Young senior planner for Garfield County brings passion to job
Post Independent Staff
Glenwood Springs, CO Colorado
GLENWOOD SPRINGS ” David Pesnichak’s office has a stunning, sweeping view of the Roaring Fork Valley.
Blocking a small part of that view, however, is a foot-high stack of paper.
Pesnichak has been working on that stack of paper ” which is set of updates to the county’s zoning regulations on temporary housing at area gas well pads ” for more than a year.
And he’ll be working on it for another month after the Garfield County commissioners voted earlier this month to continue their debate about the subject in another meeting.
But that’s the life for Pesnichak, 28, a senior planner for Garfield County. It’s a job, full of balancing multiple interests and politics, that he enjoys.
“It’s the influence over the political decision, being involved in that political process that’s really intriguing,” he said. “And then how the physical environment coalesces is very fascinating to me. I don’t know if it is to everybody.”
But sometimes when an application for development comes to the county, and it starts working its way through the political process, it can “take on a life of its own,” Pesnichak said.
The toughest thing about his job is using the county’s land use regulations, which have been cobbled together since 1973, along with taking comments from the public, and trying to draft a planning document, Pesnichak said.
It’s hard because sometimes residents might not necessarily agree with planners, but they have to abide by the county’s regulations, said Pesnichak. He said he feels a strong responsibility to the community as a planner.
“The job is a big responsibility,” Pesnichak said. “As planners and voters we all have that responsibility, but it is ultimately politicians that will make that determination.”
Keeping pace with growth
Garfield County Commissioner John Martin said any new county planner coming to the county better have their “roller skates” because the county is not a “retirement community.”
“It is a challenge every day,” Martin said. “We are the exception to the rule around the country; we are as busy as ever. We are still booming.”
Martin said planners are challenged every day and commissioners give them as much leeway they can, as much education as possible, and try to be as clear as possible in giving direction to planners.

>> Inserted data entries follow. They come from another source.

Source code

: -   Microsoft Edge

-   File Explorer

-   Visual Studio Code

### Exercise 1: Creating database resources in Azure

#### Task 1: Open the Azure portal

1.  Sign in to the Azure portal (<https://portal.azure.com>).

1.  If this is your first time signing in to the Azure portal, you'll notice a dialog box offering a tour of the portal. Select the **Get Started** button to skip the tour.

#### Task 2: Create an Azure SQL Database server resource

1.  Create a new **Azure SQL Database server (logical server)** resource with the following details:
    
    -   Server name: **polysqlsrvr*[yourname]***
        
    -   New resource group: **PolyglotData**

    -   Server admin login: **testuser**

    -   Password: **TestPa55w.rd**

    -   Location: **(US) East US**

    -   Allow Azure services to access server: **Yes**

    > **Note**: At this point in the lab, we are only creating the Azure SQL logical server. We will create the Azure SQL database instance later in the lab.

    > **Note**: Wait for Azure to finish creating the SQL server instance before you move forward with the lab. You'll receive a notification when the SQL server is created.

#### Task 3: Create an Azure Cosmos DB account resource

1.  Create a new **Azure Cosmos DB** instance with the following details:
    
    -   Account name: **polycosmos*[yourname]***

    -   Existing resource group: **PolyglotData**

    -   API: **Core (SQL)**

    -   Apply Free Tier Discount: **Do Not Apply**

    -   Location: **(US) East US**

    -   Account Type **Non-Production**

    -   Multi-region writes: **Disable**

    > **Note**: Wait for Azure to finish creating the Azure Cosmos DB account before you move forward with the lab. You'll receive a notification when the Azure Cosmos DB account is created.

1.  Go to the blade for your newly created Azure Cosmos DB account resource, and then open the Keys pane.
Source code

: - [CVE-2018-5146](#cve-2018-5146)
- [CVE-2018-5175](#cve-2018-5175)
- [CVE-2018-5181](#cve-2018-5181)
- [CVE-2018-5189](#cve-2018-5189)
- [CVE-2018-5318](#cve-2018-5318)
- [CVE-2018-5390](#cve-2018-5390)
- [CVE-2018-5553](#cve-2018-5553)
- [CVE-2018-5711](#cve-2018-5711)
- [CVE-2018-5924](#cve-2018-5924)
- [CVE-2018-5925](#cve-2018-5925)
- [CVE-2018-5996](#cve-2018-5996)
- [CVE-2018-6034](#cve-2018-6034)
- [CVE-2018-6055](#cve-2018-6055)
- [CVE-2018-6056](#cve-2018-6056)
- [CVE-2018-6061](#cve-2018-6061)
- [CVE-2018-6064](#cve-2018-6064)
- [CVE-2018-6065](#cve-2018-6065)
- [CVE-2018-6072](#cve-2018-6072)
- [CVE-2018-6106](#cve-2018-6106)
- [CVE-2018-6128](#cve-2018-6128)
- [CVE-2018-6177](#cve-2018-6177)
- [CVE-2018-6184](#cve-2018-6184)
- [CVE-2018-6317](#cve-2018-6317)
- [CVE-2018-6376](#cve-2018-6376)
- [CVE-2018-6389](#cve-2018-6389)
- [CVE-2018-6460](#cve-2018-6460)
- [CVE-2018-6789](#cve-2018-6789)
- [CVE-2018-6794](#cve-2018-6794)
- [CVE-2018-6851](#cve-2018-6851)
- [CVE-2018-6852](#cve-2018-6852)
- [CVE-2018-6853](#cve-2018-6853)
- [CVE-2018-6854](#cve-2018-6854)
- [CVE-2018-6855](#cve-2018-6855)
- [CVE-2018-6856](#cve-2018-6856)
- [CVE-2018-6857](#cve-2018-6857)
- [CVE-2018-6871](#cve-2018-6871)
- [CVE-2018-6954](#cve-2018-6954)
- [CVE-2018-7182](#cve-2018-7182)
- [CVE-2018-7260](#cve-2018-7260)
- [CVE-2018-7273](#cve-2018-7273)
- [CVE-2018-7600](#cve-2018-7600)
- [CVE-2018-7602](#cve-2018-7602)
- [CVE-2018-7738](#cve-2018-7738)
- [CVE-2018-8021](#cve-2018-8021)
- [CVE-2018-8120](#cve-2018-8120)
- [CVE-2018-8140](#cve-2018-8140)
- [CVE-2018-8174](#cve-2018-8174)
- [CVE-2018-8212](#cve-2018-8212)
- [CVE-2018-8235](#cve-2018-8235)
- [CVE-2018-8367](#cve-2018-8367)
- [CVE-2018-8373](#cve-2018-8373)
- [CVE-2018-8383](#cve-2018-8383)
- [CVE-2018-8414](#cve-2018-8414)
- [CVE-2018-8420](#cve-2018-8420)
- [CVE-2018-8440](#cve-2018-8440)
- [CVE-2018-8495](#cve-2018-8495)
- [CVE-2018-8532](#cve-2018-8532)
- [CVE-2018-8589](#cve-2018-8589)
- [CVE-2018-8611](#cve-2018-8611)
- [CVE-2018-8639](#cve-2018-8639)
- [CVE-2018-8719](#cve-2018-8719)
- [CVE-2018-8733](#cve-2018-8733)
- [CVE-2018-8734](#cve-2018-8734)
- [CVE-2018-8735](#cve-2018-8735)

“But sometimes, we are not clear,” Martin said.
Martin called Pesnichak a “nice young man, a very educated young man” who is “very passionate about his job.”
“He wants to put out all the options possible, and he doesn’t want to make a mistake,” Martin said.
Pesnichak was working in Williston, Vt., as a development review planner when he heard about the job opening in Garfield County. He applied for it and got the job.
One of the big differences between Williston and Garfield County, said Pesnichak, is that in Williston there was a lot more resistance to any residential development, which led the town to develop “complex growth management systems.” He said the concept of property rights is much stronger in Garfield County than it was in Vermont.
“Doing a subdivision (in Williston) was a competitive process,” Pesnichak said. “At the end of the year, the board pitted all the subdivisions that came in that year and essentially had a mudslinging contest between the applicants. They decided which ones they would pass and which ones they wouldn’t.”
The day of a planner
Essentially, planning involves a lot of paperwork, Pesnichak said. He begins his day about 7:30 a.m. so he can work on permit applications without disturbances.
About 50 percent of the permits he guides through the county are related to the oil and gas industry. Those are not for gas wells, but for accessory facilities like evaporation ponds, pipelines, compressor stations, and temporary housing on well pads. The other half of applications are for accessory dwelling units and subdivisions, Pesnichak said.
After the initial rush on the applications, Pesnichak said, his day is mostly “running between meetings” and participating in conference calls with applicants and attorneys.
Some of what Pesnichak has to work on, like the zoning updates to the man camps, is like writing a “never-ending book report,” Pesnichak said.
Pesnichak said a lot of the direction planners have for their work comes directly from Garfield County commissioners. However, he added that county building and planning director Fred Jarman does a “fantastic job” of being a liaison between the planning department and the commissioners.
Jarman said Pesnichak has quickly matured into a very involved and thoughtful planner, given the context of the county’s complex land use regulations.
“He has done a very good job of being that catalyst of working between landowners and the commissioners,” Jarman said.
Pesnichak was hired on as a long-range planner but because of understaffing he has had to do more current planning, Jarman said. Now that the planning department is expected to have more people, Pesnichak will focus more on long-term projects, Jarman said.
“I am excited to have him at the helm of the work,” Jarman said.
Pesnichak said the constant flipping through paperwork can take a toll at the end of the day.
“It is kind of like college when you’re cramming for final exams and you get home, and you can’t make complete sentences,” he said.